━━━━━ Data to process
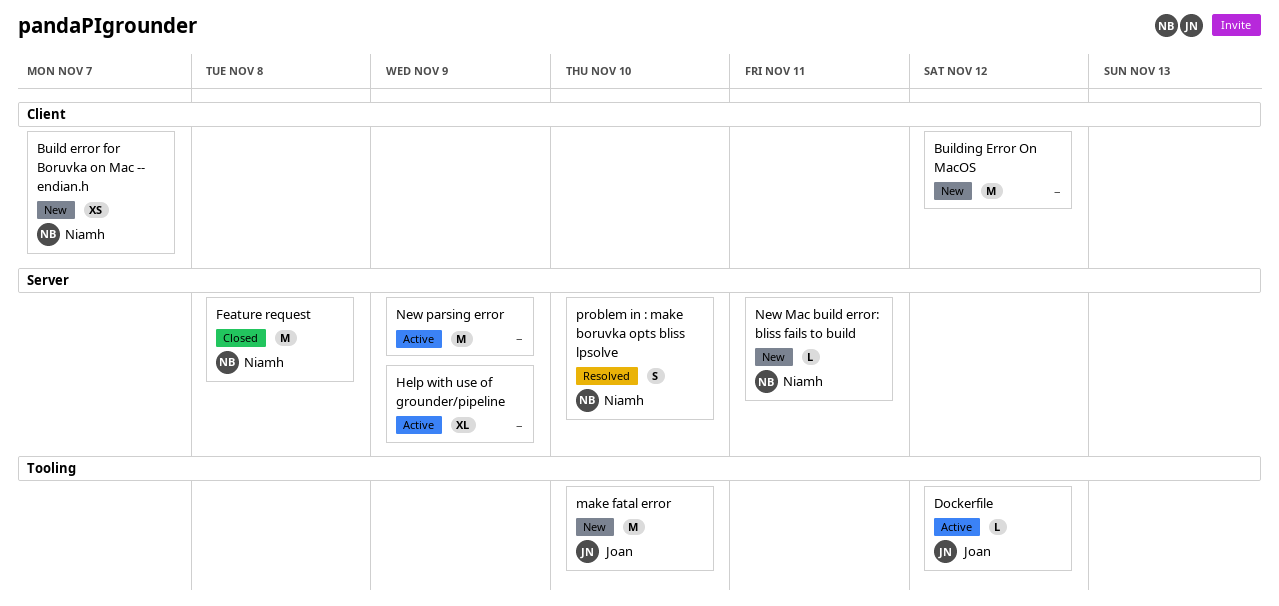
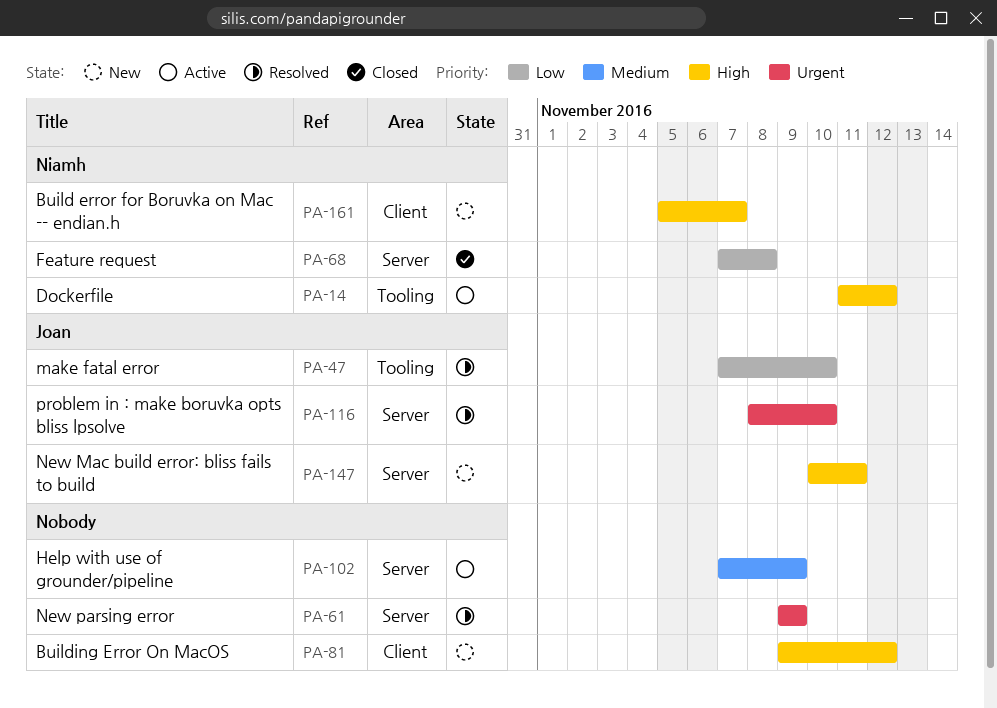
Dockerfile, owner: Joan -> Niamh
make fatal error, status: New -> Resolved
New Mac build error: bliss fails to build, owner: Niamh -> Joan
New parsing error, status: Active -> Resolved
problem in : make boruvka opts bliss lpsolve, owner: Niamh -> Joan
━━━━━━━━━━
## Work item:
Find the line that contains "New parsing error, status: Active -> Resolved" in the listing above. Retype it and every line after it up to the last, exactly, and nothing else.

## Finished task:
New parsing error, status: Active -> Resolved
problem in : make boruvka opts bliss lpsolve, owner: Niamh -> Joan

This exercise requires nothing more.